Application of NIR Spectral Standardization Based on Principal Component Score Evaluation in Wheat Flour Crude Protein Model Sharing

Abstract

In order to explore spectral standardization methods for spectra collected by different NIR spectrometers, to reduce spectral differences, and to realize model sharing among different instruments, the crude protein content of 154 wheat flour samples was measured using one grating and three Fabry-Perot tunable filter NIR spectrometers in wavelength. At the same wavelength range and wavelength interval, three algorithms, namely, direct standardization (DS), piecewise direct standardization (PDS), and simple linear regression direct standardization (SLRDS), were used to standardize spectra collected by different instruments from the same samples. Spectral standardization error rate (SSER), principal component score error rate (PCSER), and other indicators were employed to analyze the spectral differences between the master and the target spectra, and the effect of model sharing was evaluated using parameters including prediction correlation coefficient (Rp), root mean square error of prediction (RMSEP), and relative prediction deviation (RPD).

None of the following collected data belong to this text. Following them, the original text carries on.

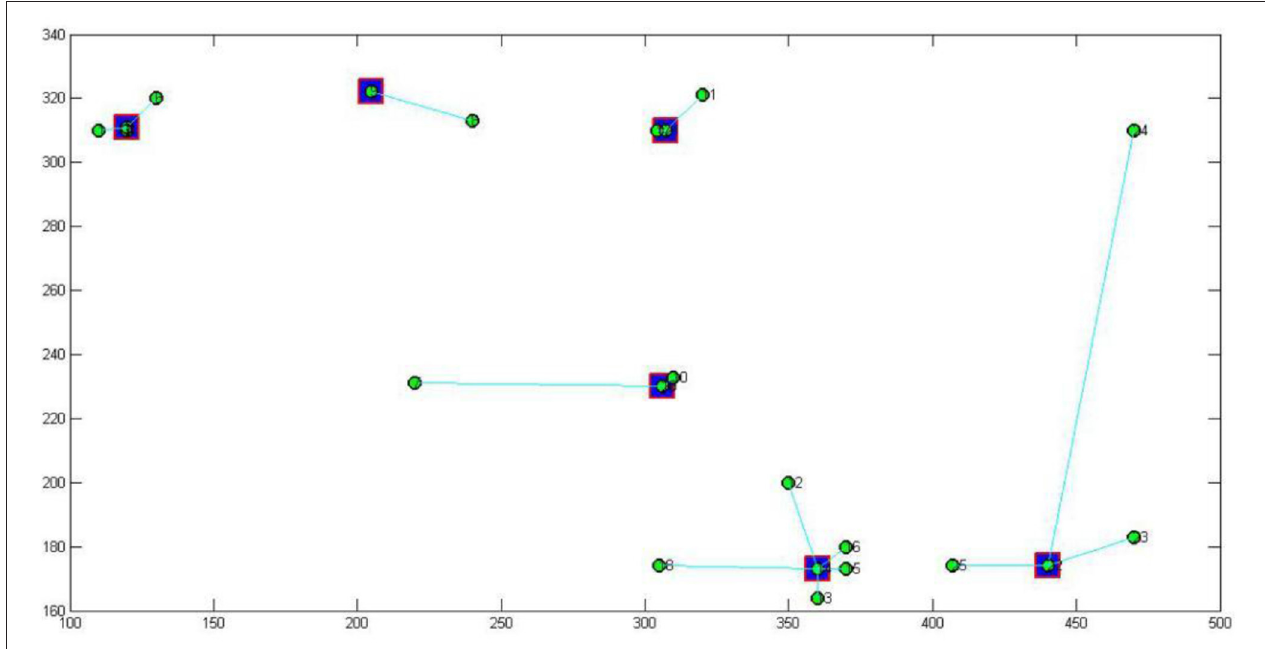
FIGURE 6 | Key Nodes in the Distribution Network of Case 1.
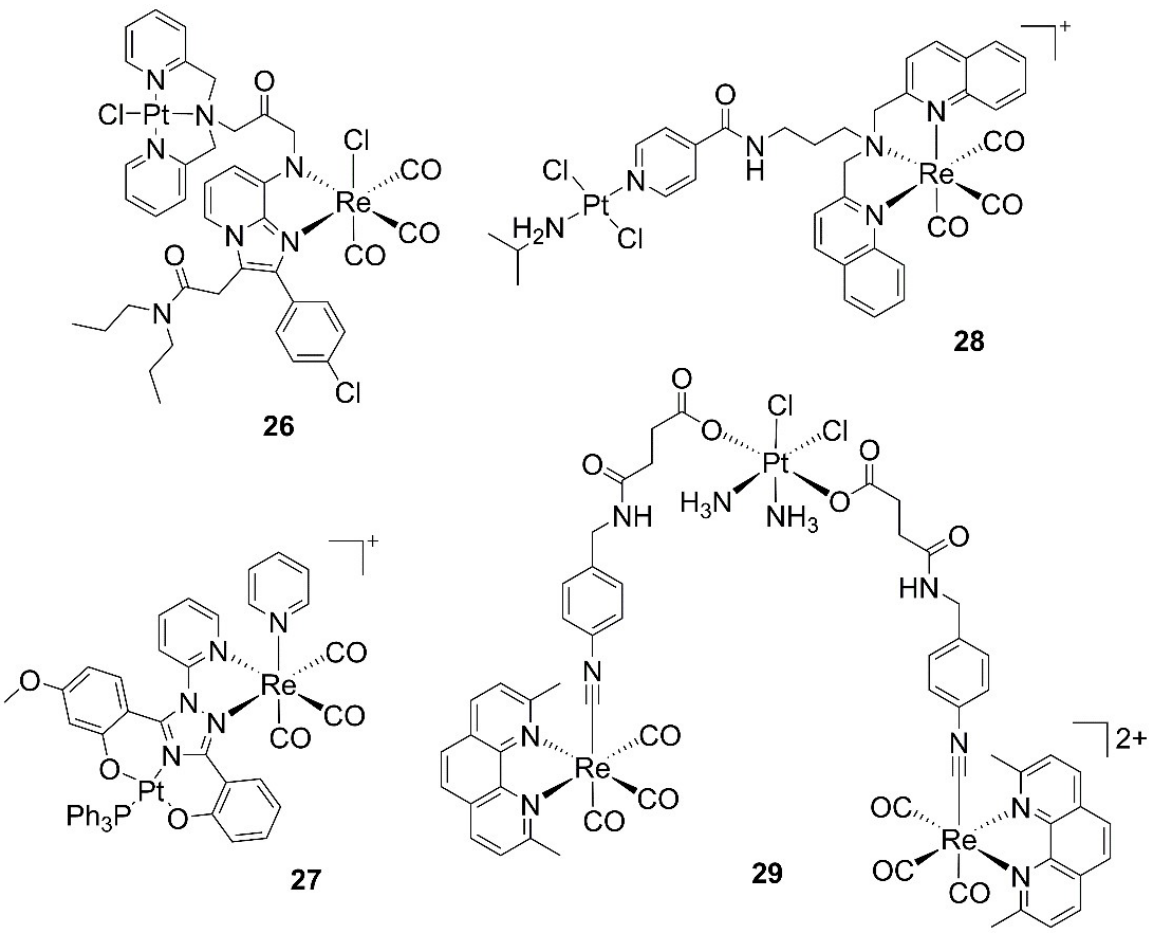
Figure 5. Structures of heteronuclear platinum–rhenium anticancer complexes.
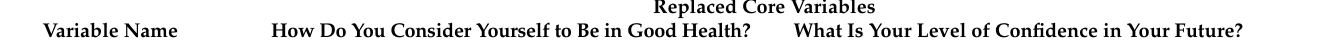
Table 11. Sample robustness test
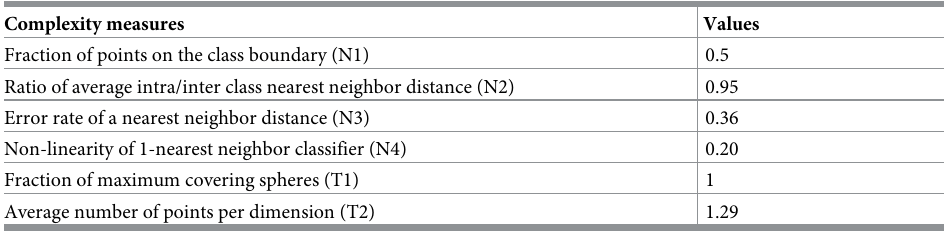
Table 4. Global complexity metrics of 3D knee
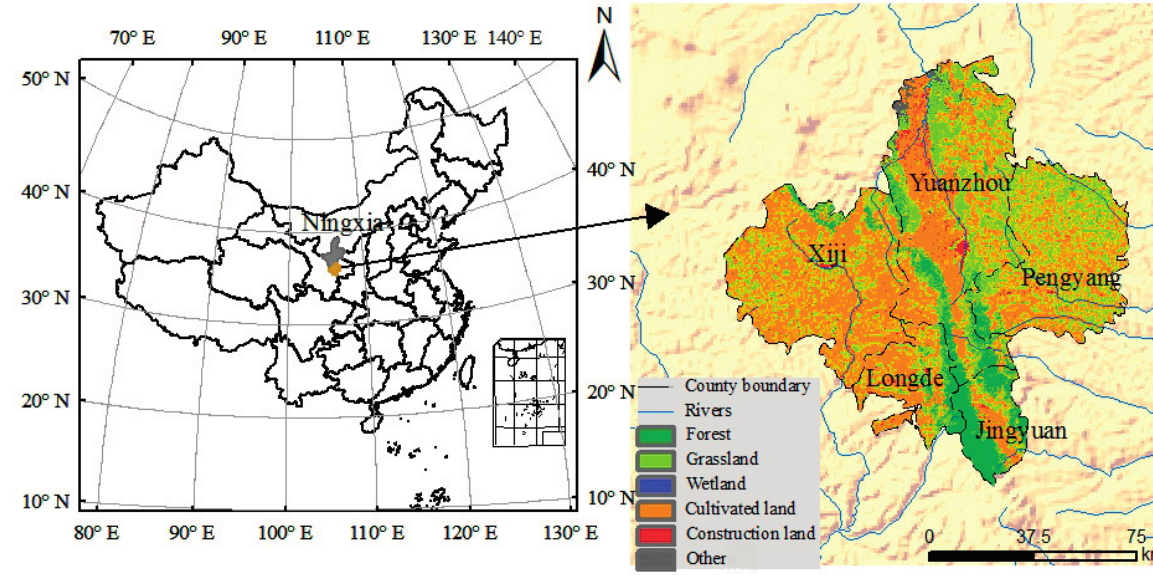
Figure 1. The location and land-use map of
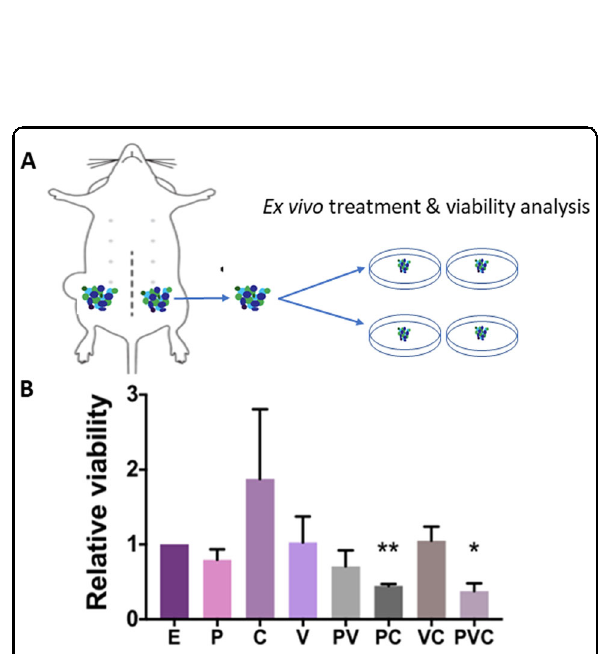
Fig. 5 Combination of vertepor fi n-NP, paclitaxel-NP, and combretastatin-NP decreased ex vivo viability of PDX organotypic slice culture. A , B Ex vivo viability analysis (Almar blue assay) of PDX (HCI-001) organotypic slice culture after 120-hr treatment with E-NP (empty-NP), P-NP (paclitaxel-NP, 5 nM), V-NP (vertepor fi n-NP, 250 nM), C-NP (combretastatin-NP, 5 nM), or different combinations. Data represents means ± SEM, n = 3, * P < 0.05, ** P < 0.01.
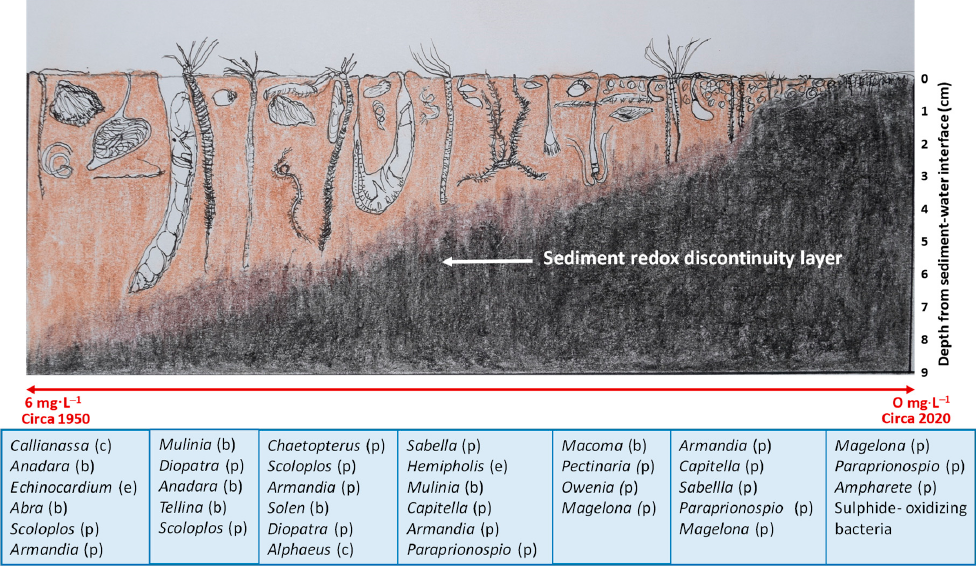
Figure 3. Changes in benthic infauna (by genera) and sediment structure including the redox discontinuity layer from well-oxygenated waters on the left, likely representing years circa 1950, to no oxygen on the right, representing years circa 2020 (modified from [11,33]). (Letters are (b) bivalve, (c) crustacean, (e) echinoderm, (p) polychaete.)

The results show the following: (1) The difference between spectra can be quantitatively evaluated through analyzing SSER and PCSER. (2) After standardization by the three algorithms, the spectral difference between the three target and the master spectrometers is significantly reduced and the prediction effect of the master model is greatly improved. (3) Among the three algorithms, DS algorithm had the smallest error rate in standardizing spectra from three target spectrometers. After standardization by the DS algorithm, the master model had the best effect. Its prediction accuracy was greatly improved compared with that before standardization. (4) The standard model established based on the S450 spectrometer can be applied to the same spectrometer as the N500 spectrometer with the same resolution and different wavelength ranges, so as to achieve model sharing. Therefore, DS, PDS, and SLRDS algorithms can effectively reduce the spectral differences between different instruments and realize the sharing of NIR calibration models for wheat flour crude protein measurement.